The following day I took a visit to the Gallery of New South Wales, really good, I loved the modern art some of them very clever. There were sections of Australian impressionists, Aboriginal art and also some European. I even found a Van Gogh, that really made my day. Actually, when I say I found it I suspect they already knew about it, it was just hanging on one of the walls! There still remained a strangely quiet feel about the city. Unlike back home when everything returns to normal after Christmas, over here it is the start of the summer holidays, schools have finished and families have packed themselves off to the beaches leaving the city feeling very quiet.

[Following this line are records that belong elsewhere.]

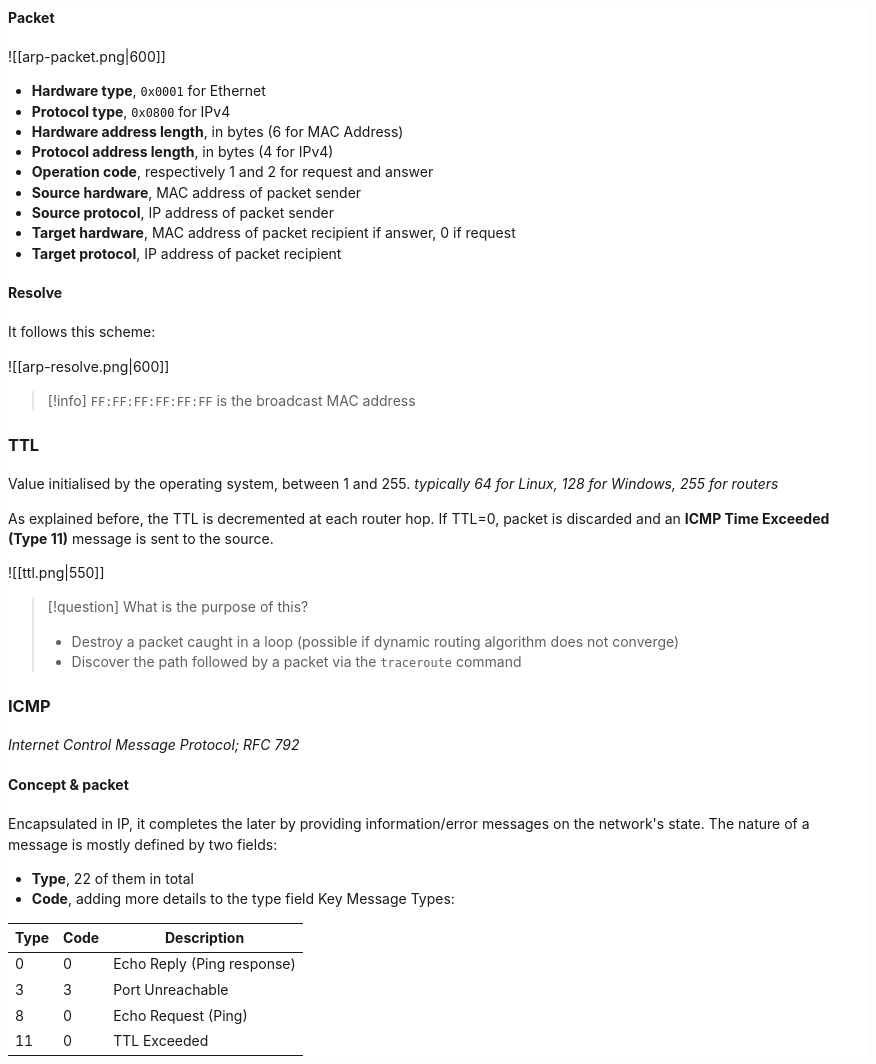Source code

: #### Packet

![[arp-packet.png|600]]
- **Hardware type**, `0x0001` for Ethernet
- **Protocol type**, `0x0800` for IPv4
- **Hardware address length**, in bytes (6 for MAC Address)
- **Protocol address length**, in bytes (4 for IPv4)
- **Operation code**, respectively 1 and 2 for request and answer
- **Source hardware**, MAC address of packet sender
- **Source protocol**, IP address of packet sender
- **Target hardware**, MAC address of packet recipient if answer, 0 if request
- **Target protocol**, IP address of packet recipient

#### Resolve

It follows this scheme:

![[arp-resolve.png|600]]
> [!info]
> `FF:FF:FF:FF:FF:FF` is the broadcast MAC address


### TTL

Value initialised by the operating system, between 1 and 255.
	*typically 64 for Linux, 128 for Windows, 255 for routers*

As explained before, the TTL is decremented at each router hop. If TTL=0, packet is discarded and an **ICMP Time Exceeded (Type 11)** message is sent to the source.

![[ttl.png|550]]

> [!question] What is the purpose of this?
> - Destroy a packet caught in a loop (possible if dynamic routing algorithm does not converge)
> - Discover the path followed by a packet via the `traceroute` command


### ICMP
*Internet Control Message Protocol; RFC 792*

#### Concept & packet

Encapsulated in IP, it completes the later by providing information/error messages on the network's state.
The nature of a message is mostly defined by two fields:
- **Type**, 22 of them in total
- **Code**, adding more details to the type field 
Key Message Types:

|Type|Code|Description|
|---|---|---|
|0|0|Echo Reply (Ping response)|
|3|3|Port Unreachable|
|8|0|Echo Request (Ping)|
|11|0|TTL Exceeded|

Sunday I went off ringing again, but all the service times have changed during the holiday period, it’s all very confusing to somebody who struggles to even be there on the right day in the first place. I caught up with a bit of bike maintenance, so when I set off again I will be using my 7th chain.

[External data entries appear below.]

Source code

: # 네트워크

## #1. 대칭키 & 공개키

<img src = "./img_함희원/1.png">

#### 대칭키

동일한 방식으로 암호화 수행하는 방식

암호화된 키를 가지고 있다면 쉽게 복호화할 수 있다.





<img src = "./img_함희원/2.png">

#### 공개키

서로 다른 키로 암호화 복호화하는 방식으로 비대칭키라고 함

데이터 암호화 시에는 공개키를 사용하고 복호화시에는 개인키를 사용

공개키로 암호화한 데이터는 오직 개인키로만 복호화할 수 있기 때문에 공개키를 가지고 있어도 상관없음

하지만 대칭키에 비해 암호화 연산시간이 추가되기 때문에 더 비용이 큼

I heard on the news last night that western Queensland has had floods, getting more rain in 4 hours than it had had in the last 12 months. Mount Isa and Cloncurry were flooded. I know it is the wet season over there and they do get flooded from time to time, but it reminds me of just how lucky I have been with the weather on this trip. I have lost count of the number of times there has been news reported of places I have just been through or will be heading to, the most noticeable being the cyclones in Myanmar and Banglsdesh. I shouldn’t really be saying this should I?

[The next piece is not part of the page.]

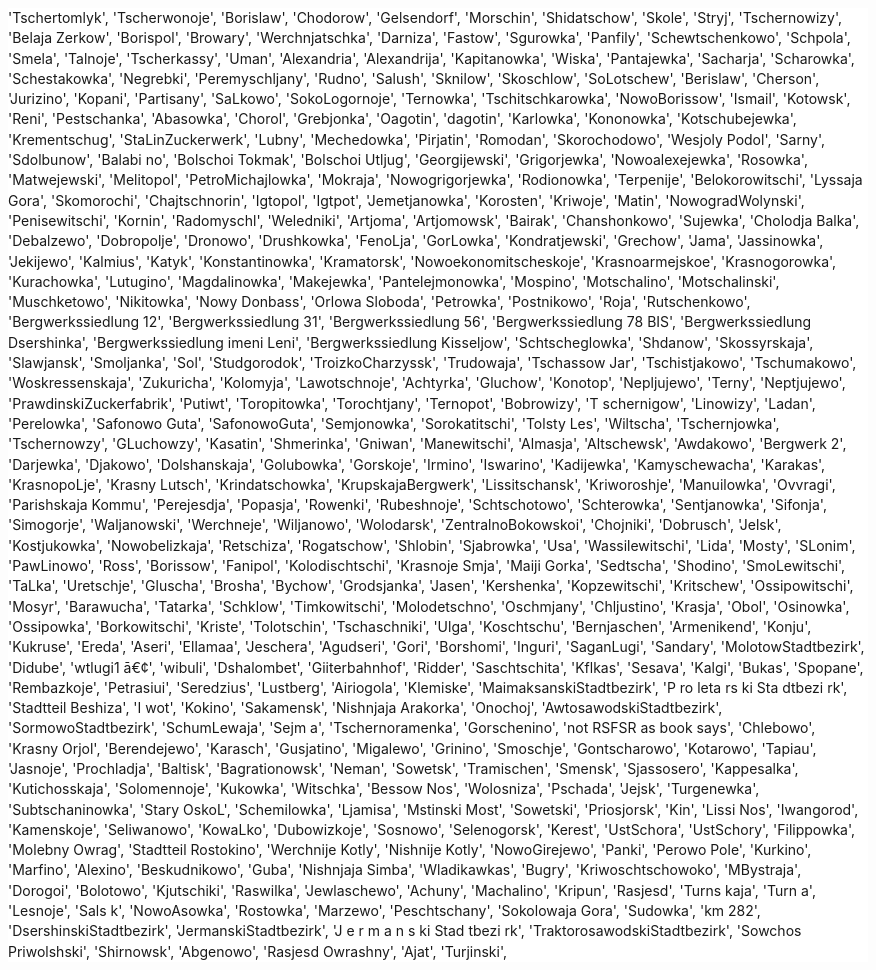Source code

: 'Tschertomlyk', 'Tscherwonoje', 'Borislaw', 'Chodorow', 'Gelsendorf', 'Morschin', 'Shidatschow', 'Skole', 'Stryj', 'Tschernowizy', 'Belaja Zerkow', 'Borispol', 'Browary', 'Werchnjatschka', 'Darniza', 'Fastow', 'Sgurowka', 'Panfily', 'Schewtschenkowo', 'Schpola', 'Smela', 'Talnoje', 'Tscherkassy', 'Uman', 'Alexandria', 'Alexandrija', 'Kapitanowka', 'Wiska', 'Pantajewka', 'Sacharja', 'Scharowka', 'Schestakowka', 'Negrebki', 'Peremyschljany', 'Rudno', 'Salush', 'Sknilow', 'Skoschlow', 'SoLotschew', 'Berislaw', 'Cherson', 'Jurizino', 'Kopani', 'Partisany', 'SaLkowo', 'SokoLogornoje', 'Ternowka', 'Tschitschkarowka', 'NowoBorissow', 'Ismail', 'Kotowsk', 'Reni', 'Pestschanka', 'Abasowka', 'Chorol', 'Grebjonka', 'Oagotin', 'dagotin', 'Karlowka', 'Kononowka', 'Kotschubejewka', 'Krementschug', 'StaLinZuckerwerk', 'Lubny', 'Mechedowka', 'Pirjatin', 'Romodan', 'Skorochodowo', 'Wesjoly Podol', 'Sarny', 'Sdolbunow', 'Balabi no', 'Bolschoi Tokmak', 'Bolschoi Utljug', 'Georgijewski', 'Grigorjewka', 'Nowoalexejewka', 'Rosowka', 'Matwejewski', 'Melitopol', 'PetroMichajlowka', 'Mokraja', 'Nowogrigorjewka', 'Rodionowka', 'Terpenije', 'Belokorowitschi', 'Lyssaja Gora', 'Skomorochi', 'Chajtschnorin', 'Igtopol', 'Igtpot', 'Jemetjanowka', 'Korosten', 'Kriwoje', 'Matin', 'NowogradWolynski', 'Penisewitschi', 'Kornin', 'Radomyschl', 'Weledniki', 'Artjoma', 'Artjomowsk', 'Bairak', 'Chanshonkowo', 'Sujewka', 'Cholodja Balka', 'Debalzewo', 'Dobropolje', 'Dronowo', 'Drushkowka', 'FenoLja', 'GorLowka', 'Kondratjewski', 'Grechow', 'Jama', 'Jassinowka', 'Jekijewo', 'Kalmius', 'Katyk', 'Konstantinowka', 'Kramatorsk', 'Nowoekonomitscheskoje', 'Krasnoarmejskoe', 'Krasnogorowka', 'Kurachowka', 'Lutugino', 'Magdalinowka', 'Makejewka', 'Pantelejmonowka', 'Mospino', 'Motschalino', 'Motschalinski', 'Muschketowo', 'Nikitowka', 'Nowy Donbass', 'Orlowa Sloboda', 'Petrowka', 'Postnikowo', 'Roja', 'Rutschenkowo', 'Bergwerkssiedlung 12', 'Bergwerkssiedlung 31', 'Bergwerkssiedlung 56', 'Bergwerkssiedlung 78 BIS', 'Bergwerkssiedlung Dsershinka', 'Bergwerkssiedlung imeni Leni', 'Bergwerkssiedlung Kisseljow', 'Schtscheglowka', 'Shdanow', 'Skossyrskaja', 'Slawjansk', 'Smoljanka', 'Sol', 'Studgorodok', 'TroizkoCharzyssk', 'Trudowaja', 'Tschassow Jar', 'Tschistjakowo', 'Tschumakowo', 'Woskressenskaja', 'Zukuricha', 'Kolomyja', 'Lawotschnoje', 'Achtyrka', 'Gluchow', 'Konotop', 'Nepljujewo', 'Terny', 'Neptjujewo', 'PrawdinskiZuckerfabrik', 'Putiwt', 'Toropitowka', 'Torochtjany', 'Ternopot', 'Bobrowizy', 'T schernigow', 'Linowizy', 'Ladan', 'Perelowka', 'Safonowo Guta', 'SafonowoGuta', 'Semjonowka', 'Sorokatitschi', 'Tolsty Les', 'Wiltscha', 'Tschernjowka', 'Tschernowzy', 'GLuchowzy', 'Kasatin', 'Shmerinka', 'Gniwan', 'Manewitschi', 'Almasja', 'Altschewsk', 'Awdakowo', 'Bergwerk 2', 'Darjewka', 'Djakowo', 'Dolshanskaja', 'Golubowka', 'Gorskoje', 'Irmino', 'Iswarino', 'Kadijewka', 'Kamyschewacha', 'Karakas', 'KrasnopoLje', 'Krasny Lutsch', 'Krindatschowka', 'KrupskajaBergwerk', 'Lissitschansk', 'Kriworoshje', 'Manuilowka', 'Ovvragi', 'Parishskaja Kommu', 'Perejesdja', 'Popasja', 'Rowenki', 'Rubeshnoje', 'Schtschotowo', 'Schterowka', 'Sentjanowka', 'Sifonja', 'Simogorje', 'Waljanowski', 'Werchneje', 'Wiljanowo', 'Wolodarsk', 'ZentralnoBokowskoi', 'Chojniki', 'Dobrusch', 'Jelsk', 'Kostjukowka', 'Nowobelizkaja', 'Retschiza', 'Rogatschow', 'Shlobin', 'Sjabrowka', 'Usa', 'Wassilewitschi', 'Lida', 'Mosty', 'SLonim', 'PawLinowo', 'Ross', 'Borissow', 'Fanipol', 'Kolodischtschi', 'Krasnoje Smja', 'Maiji Gorka', 'Sedtscha', 'Shodino', 'SmoLewitschi', 'TaLka', 'Uretschje', 'Gluscha', 'Brosha', 'Bychow', 'Grodsjanka', 'Jasen', 'Kershenka', 'Kopzewitschi', 'Kritschew', 'Ossipowitschi', 'Mosyr', 'Barawucha', 'Tatarka', 'Schklow', 'Timkowitschi', 'Molodetschno', 'Oschmjany', 'Chljustino', 'Krasja', 'Obol', 'Osinowka', 'Ossipowka', 'Borkowitschi', 'Kriste', 'Tolotschin', 'Tschaschniki', 'Ulga', 'Koschtschu', 'Bernjaschen', 'Armenikend', 'Konju', 'Kukruse', 'Ereda', 'Aseri', 'Ellamaa', 'Jeschera', 'Agudseri', 'Gori', 'Borshomi', 'Inguri', 'SaganLugi', 'Sandary', 'MolotowStadtbezirk', 'Didube', 'wtlugi1 ā€¢', 'wibuli', 'Dshalombet', 'Giiterbahnhof', 'Ridder', 'Saschtschita', 'Kflkas', 'Sesava', 'Kalgi', 'Bukas', 'Spopane', 'Rembazkoje', 'Petrasiui', 'Seredzius', 'Lustberg', 'Airiogola', 'Klemiske', 'MaimaksanskiStadtbezirk', 'P ro leta rs ki Sta dtbezi rk', 'Stadtteil Beshiza', 'I wot', 'Kokino', 'Sakamensk', 'Nishnjaja Arakorka', 'Onochoj', 'AwtosawodskiStadtbezirk', 'SormowoStadtbezirk', 'SchumLewaja', 'Sejm a', 'Tschernoramenka', 'Gorschenino', 'not RSFSR as book says', 'Chlebowo', 'Krasny Orjol', 'Berendejewo', 'Karasch', 'Gusjatino', 'Migalewo', 'Grinino', 'Smoschje', 'Gontscharowo', 'Kotarowo', 'Tapiau', 'Jasnoje', 'Prochladja', 'Baltisk', 'Bagrationowsk', 'Neman', 'Sowetsk', 'Tramischen', 'Smensk', 'Sjassosero', 'Kappesalka', 'Kutichosskaja', 'Solomennoje', 'Kukowka', 'Witschka', 'Bessow Nos', 'Wolosniza', 'Pschada', 'Jejsk', 'Turgenewka', 'Subtschaninowka', 'Stary OskoL', 'Schemilowka', 'Ljamisa', 'Mstinski Most', 'Sowetski', 'Priosjorsk', 'Kin', 'Lissi Nos', 'Iwangorod', 'Kamenskoje', 'Seliwanowo', 'KowaLko', 'Dubowizkoje', 'Sosnowo', 'Selenogorsk', 'Kerest', 'UstSchora', 'UstSchory', 'Filippowka', 'Molebny Owrag', 'Stadtteil Rostokino', 'Werchnije Kotly', 'Nishnije Kotly', 'NowoGirejewo', 'Panki', 'Perowo Pole', 'Kurkino', 'Marfino', 'Alexino', 'Beskudnikowo', 'Guba', 'Nishnjaja Simba', 'Wladikawkas', 'Bugry', 'Kriwoschtschowoko', 'MBystraja', 'Dorogoi', 'Bolotowo', 'Kjutschiki', 'Raswilka', 'Jewlaschewo', 'Achuny', 'Machalino', 'Kripun', 'Rasjesd', 'Turns kaja', 'Turn a', 'Lesnoje', 'Sals k', 'NowoAsowka', 'Rostowka', 'Marzewo', 'Peschtschany', 'Sokolowaja Gora', 'Sudowka', 'km 282', 'DsershinskiStadtbezirk', 'JermanskiStadtbezirk', 'J e r m a n s ki Stad tbezi rk', 'TraktorosawodskiStadtbezirk', 'Sowchos Priwolshski', 'Shirnowsk', 'Abgenowo', 'Rasjesd Owrashny', 'Ajat', 'Turjinski',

So tomorrow I head of from Sydney, I feel quite ready to move on, I am looking forward to riding and finding a nice quiet spot to camp. But Sydney has been good to me, I have enjoyed my time here even if I haven’t utilised it as well as I should have done, though hanging around to see the fireworks was well worth it, something I will never forget. I have met lots of people, met some old friend, made some new friends and the place has once again begun to feel like home. Each time I go ringing I am sure to meet somebody I have already met, in fact they all seem to know and use my name, even if I don’t recognise them. So I can’t leave without saying a big thank you to the bellringers of Sydney who have made me very welcome wherever I go, but there is a special thank you to Paul and Elaine from Randwick who always seem to be there and who so kindly invited me to their Christmas dinner. Thanks to them all.